When this long cloudy period finally ends, let’s point our eyes toward arguably the most amazing thing in the universe. The heaviest black hole known to astronomers.
It’s truly simple to find. Really. You don’t need star charts or constellation knowledge. The next clear evening at nightfall, meaning around 9 p.m., just look straight overhead and you’ll start this romp by recognizing the familiar Big Dipper, which may look even larger than you remembered. Spring is when it’s at its very highest so it definitely won’t be blocked by trees or houses.
Now follow its famous curving handle downward. As they say in astronomy 101, “Arc to Arcturus.” Meaning, if you visually follow the handle’s curvature it will take you to Spring’s brightest star. This is the famous orange Arcturus. We could spend an hour just ranting about this special star but let’s just toss one odd fact at you: Although it’s 36 light years away, it’s so big that we receive a measurable amount of heat from it. How much? Well, raise your hand toward Arcturus and try to feel a discernible bit of its warmth. Turns out, Arcturus’ energy exactly equals the heat you’d get from a single candle located five miles away.
But we’re not stopping at Arcturus. We let the Big Dipper’s handle arc us downward to Arcturus, but now we’ll continue following that giant curve to the only bright star below it. This one’s not quite as bright as Arcturus and a close inspection shows it’s blue-white, forming a lovely contrast with orange Arcturus. This is Virgo’s brightest star, Spica. And now we’re set.

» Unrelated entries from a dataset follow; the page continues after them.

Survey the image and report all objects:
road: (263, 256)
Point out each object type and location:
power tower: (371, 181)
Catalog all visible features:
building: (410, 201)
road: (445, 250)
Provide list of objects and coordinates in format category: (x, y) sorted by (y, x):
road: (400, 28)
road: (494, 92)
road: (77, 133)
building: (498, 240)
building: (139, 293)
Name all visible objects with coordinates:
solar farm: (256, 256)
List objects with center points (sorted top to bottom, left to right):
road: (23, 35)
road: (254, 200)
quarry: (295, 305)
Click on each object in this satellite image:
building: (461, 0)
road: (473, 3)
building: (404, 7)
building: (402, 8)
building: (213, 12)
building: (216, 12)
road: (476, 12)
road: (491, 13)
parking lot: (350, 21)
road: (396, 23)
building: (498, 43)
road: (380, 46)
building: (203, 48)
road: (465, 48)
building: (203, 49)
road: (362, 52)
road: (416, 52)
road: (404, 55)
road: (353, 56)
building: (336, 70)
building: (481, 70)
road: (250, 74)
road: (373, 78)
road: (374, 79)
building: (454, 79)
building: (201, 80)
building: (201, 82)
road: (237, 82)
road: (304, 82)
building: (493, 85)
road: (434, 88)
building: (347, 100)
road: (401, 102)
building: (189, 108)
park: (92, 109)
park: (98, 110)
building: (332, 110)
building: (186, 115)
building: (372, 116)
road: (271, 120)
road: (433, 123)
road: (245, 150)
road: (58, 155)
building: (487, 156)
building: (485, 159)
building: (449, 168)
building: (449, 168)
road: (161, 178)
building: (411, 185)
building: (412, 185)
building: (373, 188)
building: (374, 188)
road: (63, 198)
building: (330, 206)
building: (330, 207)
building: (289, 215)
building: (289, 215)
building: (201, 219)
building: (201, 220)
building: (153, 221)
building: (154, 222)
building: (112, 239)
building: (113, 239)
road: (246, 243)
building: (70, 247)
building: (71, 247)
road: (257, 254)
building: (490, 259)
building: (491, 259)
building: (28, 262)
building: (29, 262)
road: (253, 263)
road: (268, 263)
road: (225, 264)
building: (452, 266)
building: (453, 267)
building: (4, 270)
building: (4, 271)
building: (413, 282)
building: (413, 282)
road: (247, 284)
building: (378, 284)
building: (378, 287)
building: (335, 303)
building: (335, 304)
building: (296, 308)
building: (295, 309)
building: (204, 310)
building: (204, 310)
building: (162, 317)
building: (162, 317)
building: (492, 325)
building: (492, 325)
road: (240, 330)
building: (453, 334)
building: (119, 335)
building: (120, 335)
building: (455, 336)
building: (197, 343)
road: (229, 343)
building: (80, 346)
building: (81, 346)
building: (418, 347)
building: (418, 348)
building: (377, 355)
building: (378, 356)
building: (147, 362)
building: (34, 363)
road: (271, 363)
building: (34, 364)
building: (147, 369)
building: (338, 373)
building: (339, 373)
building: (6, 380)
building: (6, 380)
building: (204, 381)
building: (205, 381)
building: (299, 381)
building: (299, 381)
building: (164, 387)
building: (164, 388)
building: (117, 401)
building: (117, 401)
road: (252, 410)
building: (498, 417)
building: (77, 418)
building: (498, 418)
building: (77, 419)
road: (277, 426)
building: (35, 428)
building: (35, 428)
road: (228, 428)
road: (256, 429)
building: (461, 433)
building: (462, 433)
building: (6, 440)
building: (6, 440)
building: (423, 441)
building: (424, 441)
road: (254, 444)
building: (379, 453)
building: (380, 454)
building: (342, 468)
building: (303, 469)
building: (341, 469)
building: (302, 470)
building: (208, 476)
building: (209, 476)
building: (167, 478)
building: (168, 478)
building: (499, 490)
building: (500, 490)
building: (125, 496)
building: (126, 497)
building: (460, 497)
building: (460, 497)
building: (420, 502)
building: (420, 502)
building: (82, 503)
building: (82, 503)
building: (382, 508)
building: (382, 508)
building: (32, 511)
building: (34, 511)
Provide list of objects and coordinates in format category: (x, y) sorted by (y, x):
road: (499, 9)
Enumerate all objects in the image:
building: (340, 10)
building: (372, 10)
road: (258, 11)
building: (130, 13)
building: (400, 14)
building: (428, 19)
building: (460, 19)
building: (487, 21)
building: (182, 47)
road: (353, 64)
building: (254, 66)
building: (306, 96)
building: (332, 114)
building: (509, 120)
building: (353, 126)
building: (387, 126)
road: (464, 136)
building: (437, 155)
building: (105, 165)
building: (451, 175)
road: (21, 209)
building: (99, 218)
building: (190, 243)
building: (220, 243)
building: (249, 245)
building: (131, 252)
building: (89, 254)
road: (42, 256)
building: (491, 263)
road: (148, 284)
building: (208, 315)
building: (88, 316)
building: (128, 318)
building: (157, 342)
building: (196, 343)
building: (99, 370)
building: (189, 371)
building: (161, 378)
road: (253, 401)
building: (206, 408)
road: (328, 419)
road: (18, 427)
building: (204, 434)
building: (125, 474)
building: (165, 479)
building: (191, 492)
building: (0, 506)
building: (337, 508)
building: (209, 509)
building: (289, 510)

A few years ago, in 2019, the mass media circulated the first-ever photograph of a black hole. The image was really merely the shadow of one, a round black disk that was five times bigger than the actual black hole. No matter. An inky circular image was all we could have hoped for. Captions explained that this super massive tunnel entrance into oblivion lay at the center of a hyper-heavy galaxy named M87. And that this black blob itself equaled the weight of seven billion Suns. All that substance had collapsed inward, imploded by its own self gravity to form the core of one of the largest known galaxies, one that lies 50 million light years from us. Because it’s the most massive black hole known to science, it’s worth having some idea where it is.
You’re already fully armed with the information that’ll let you accurately gaze in its direction. Simply look far to the right of Arcturus or to the upper right of Spica and your eyes are now effortlessly gazing into the constellation Virgo where that super-massive black hole lurks.
See? Without any chart or sky knowledge we’ve found spring’s brightest star Arcturus, and the bluest star in the heavens, Spica, plus the most famous black hole in the known universe. Haul them all into your awareness the next clear evening.